Shrimp exporters are required to deposit cash guarantees to cover any increase in the anti-dumping duty, usually at the same rate as the duties. The bonds are renewed every year for three years.
Exporters shipped shrimps worth Rs1,143 crore to the US between February 2006 and January 2007, the period of the second annual review for which the anti-dumping duty has been cut.
Sailing on: A US shrimp trawler. The country first imposed the duty on Indian shrimp exports in 2004, claiming that they were underpriced. (Photo: Gerald Weaver)
They paid about Rs114 crore towards customs bonds, including expenses.
“The collection of bonds of matching amounts as a guarantee by the US authorities has been a financial drain on exporters, making shipments difficult,” said Anwar Hashim, president of the Seafood Exporters Association of India. “The duty cut will now bring down the bond rates, too.”

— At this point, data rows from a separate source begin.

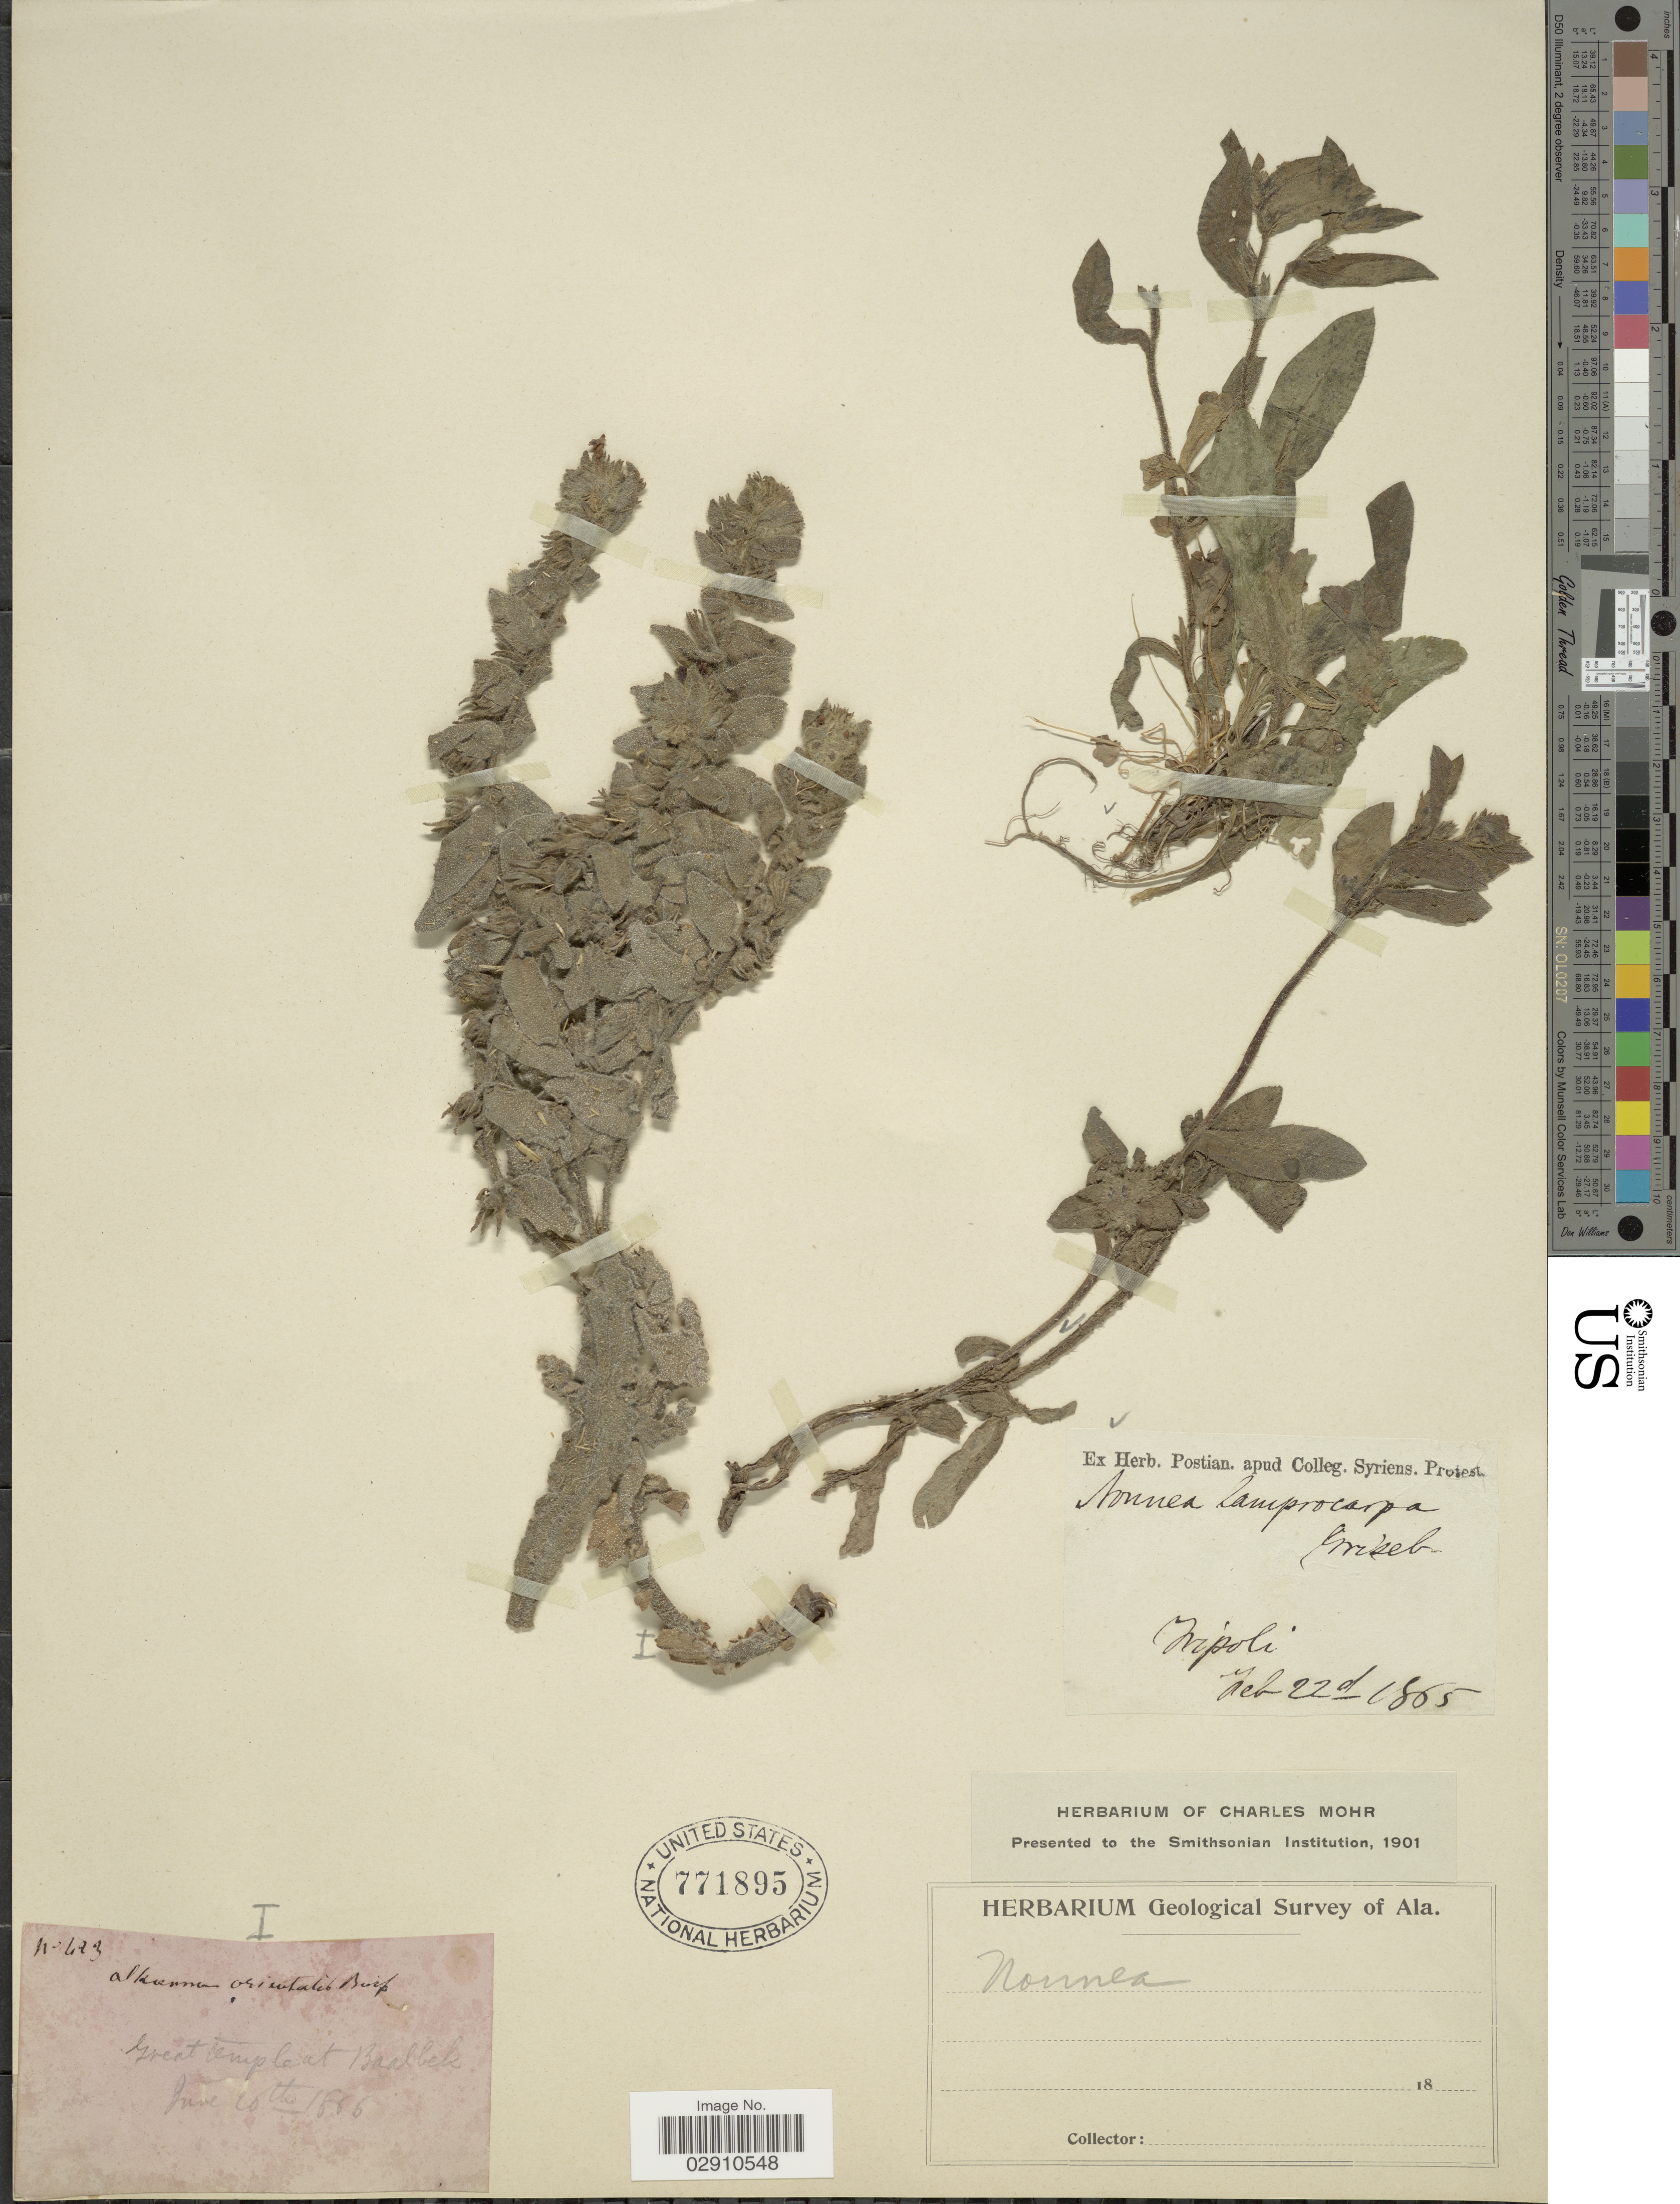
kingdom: Plantae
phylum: Tracheophyta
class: Magnoliopsida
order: Boraginales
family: Boraginaceae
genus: Nonea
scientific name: Nonea lamprocarpa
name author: Griseb.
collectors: ex herb. Postian. apud Colleg. Syriens. Protest. USE "Fannie P. A. Shepard" (10308853) AS PRIMARY COLLECTOR INSTEAD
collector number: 423*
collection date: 1865-02-22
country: Lebanon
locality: Tripoli [Syria, now in Lebanon]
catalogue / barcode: US 771895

Customs bonds for new shrimp exports can now be taken at 1.69%, plus expenses.
The World Trade Organization’s (WTO) disputes panel has ruled in favour of India against the imposition of the customs bonds, but the US has till September to file an appeal.
The US first imposed the duty on Indian shrimp exports in 2004, at a rate of 10.54%, claiming that India was selling shrimps to it at a lower price than to any other country.
Last year, it cut the duty to 7.22% after its first annual review?for?the?period?August 2004 to January 2006.
A preliminary review in March had suggested lowering the duty to 1.06%.
Devi Seafoods Ltd and Falcon Marine Exports Ltd, mandatory respondents or sample companies for the second annual review, were selected to help the US fix the anti-dumping duty for other Indian shrimp exporters as well.
After the final determination, the anti-dumping duty for Devi Seafoods, India’s largest exporter to the US with 15% of the total value, has fallen to 0.35% from 4.93%.
Since exports with duty below 0.5% are not treated as dumped material, the company will not have to pay any duty.
Falcon Marine, which accounts for about 12% of Indian shrimp exports to the US in value terms, has seen its duty fall to 1.69% from 4.39%.
“Paring the duty will prove beneficial to the industry,” said Devi Seafoods managing director P. Bramhanandam.
With the third annual review, all Indian shrimp exporters could fall below the 0.5% limit, he added.
The process for the third review, due for preliminary determination in March for the period 1 February 2007 to 31 January, has begun. Devi Seafoods and Falcon Marine will again represent India.
“India has an advantage now, but it’s important for the industry to maintain this level, even if it cannot bring down the duty further,” said G. Mohankumar, chairman of trade promotion body Marine Products Export Development Authority.
However, while 68 shrimp exporters who responded to the US second review would gain, about 200 others who did not participate would have to pay 110.9% duty if they want to export to the US.